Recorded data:
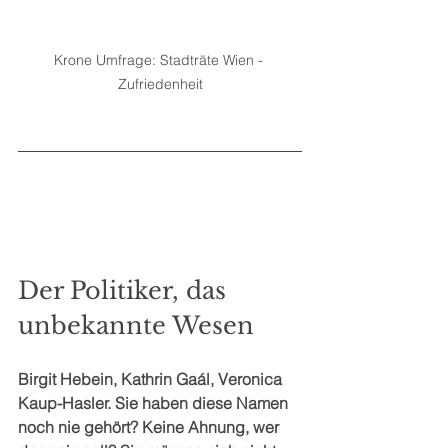
Krone Umfrage: Stadträte Wien - 
Zufriedenheit
Der Politiker, das 
unbekannte Wesen
Birgit Hebein, Kathrin Gaál, Veronica 
Kaup-Hasler. Sie haben diese Namen 
noch nie gehört? Keine Ahnung, wer 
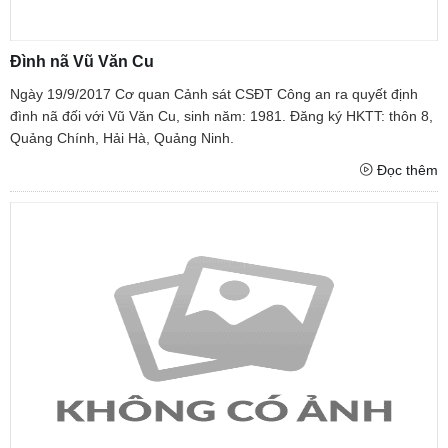
Đình nã Vũ Văn Cu
Ngày 19/9/2017 Cơ quan Cảnh sát CSĐT Công an ra quyết định
đình nã đối với Vũ Văn Cu, sinh năm: 1981. Đăng ký HKTT: thôn 8,
Quảng Chính, Hải Hà, Quảng Ninh.
Đọc thêm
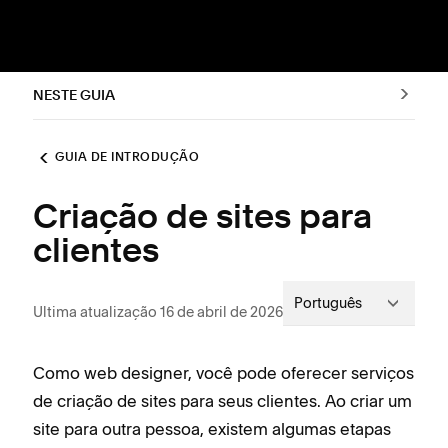
NESTE GUIA
GUIA DE INTRODUÇÃO
Criação de sites para
clientes
Português
Ultima atualização 16 de abril de 2026
Como web designer, você pode oferecer serviços
de criação de sites para seus clientes. Ao criar um
site para outra pessoa, existem algumas etapas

WHAT THE EXERCISE ASKS: Give the text of all the records above again with "Đọc thêm" replaced by "Xem thêm" and everything else unchanged, leaving the pictures out of your answer.

SOLUTION TO THE EXERCISE:
Krone Umfrage: Stadträte Wien - 
Zufriedenheit
Der Politiker, das 
unbekannte Wesen
Birgit Hebein, Kathrin Gaál, Veronica 
Kaup-Hasler. Sie haben diese Namen 
noch nie gehört? Keine Ahnung, wer 
Đình nã Vũ Văn Cu
Ngày 19/9/2017 Cơ quan Cảnh sát CSĐT Công an ra quyết định
đình nã đối với Vũ Văn Cu, sinh năm: 1981. Đăng ký HKTT: thôn 8,
Quảng Chính, Hải Hà, Quảng Ninh.
Xem thêm
NESTE GUIA
GUIA DE INTRODUÇÃO
Criação de sites para
clientes
Português
Ultima atualização 16 de abril de 2026
Como web designer, você pode oferecer serviços
de criação de sites para seus clientes. Ao criar um
site para outra pessoa, existem algumas etapas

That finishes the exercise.